I can't understand a function which is part of a volatility model.
This is all explained in an open access paper titled "Volatility is (mostly) path-dependent" by Guyon and Lekeufack. My understanding after reading the paper is that we can model volatility as a simple regression of
$$ \sigma_t = \beta_0 + \beta_1 R_{1,t} + \beta_2 \sqrt{R_{2,t}} $$
The paper fits this equation on realized volatility (RV) and implied volatility (IV).
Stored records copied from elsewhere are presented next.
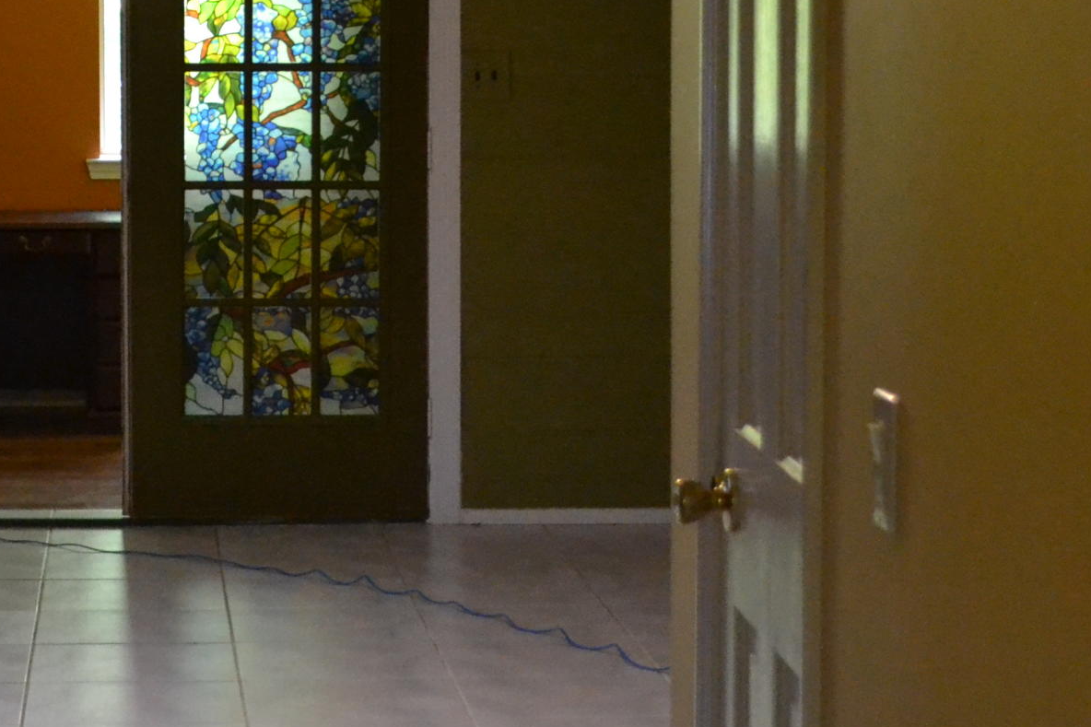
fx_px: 3454
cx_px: 148
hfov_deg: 17.7
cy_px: 209
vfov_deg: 12.0
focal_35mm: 114
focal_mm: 30
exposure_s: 1/125
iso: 3200
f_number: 4.5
This means that $\sigma_t$ is RV or IV and
$$ r_{t_i} = \frac{S_{t_i} - S_{t_{i-1}}}{S_{t_{i-1}}} $$
$$ R_{1,t} = \sum_{t_i \le t} K_1(t-t_i)r_{t_i} $$
and
$$ R_{2,t} = \sum_{t_i \le t} K_2(t-t_i)r_{t_i}^2 $$
Now, $K_1(t)$ and $K_2(t)$ can be one of a number of decay function but the one the model uses is a time-shifted power law (see p. 8 of paper):
$$ K(\tau) = K_{\alpha, \delta}(\tau) = Z^{-1}_{\alpha, \delta}(\tau + \delta)^{-\alpha}, \quad \tau \ge 0, \quad \alpha > 1, \delta > 0 $$
where in the continuous time limit
$$ Z_{\alpha, \delta} = \int_0^\infty (\tau + \delta)^{-\alpha} d \tau = \frac{\delta^{1-\alpha}}{\alpha -1} $$
Now, I can't understand how to implement the $K(\tau)$ functions. I just don't understand what $Z^{-1}_{\alpha, \delta}(\tau)$ is and how to implement it numerically. Is $Z(t)$ connected to the normal distribution pdf?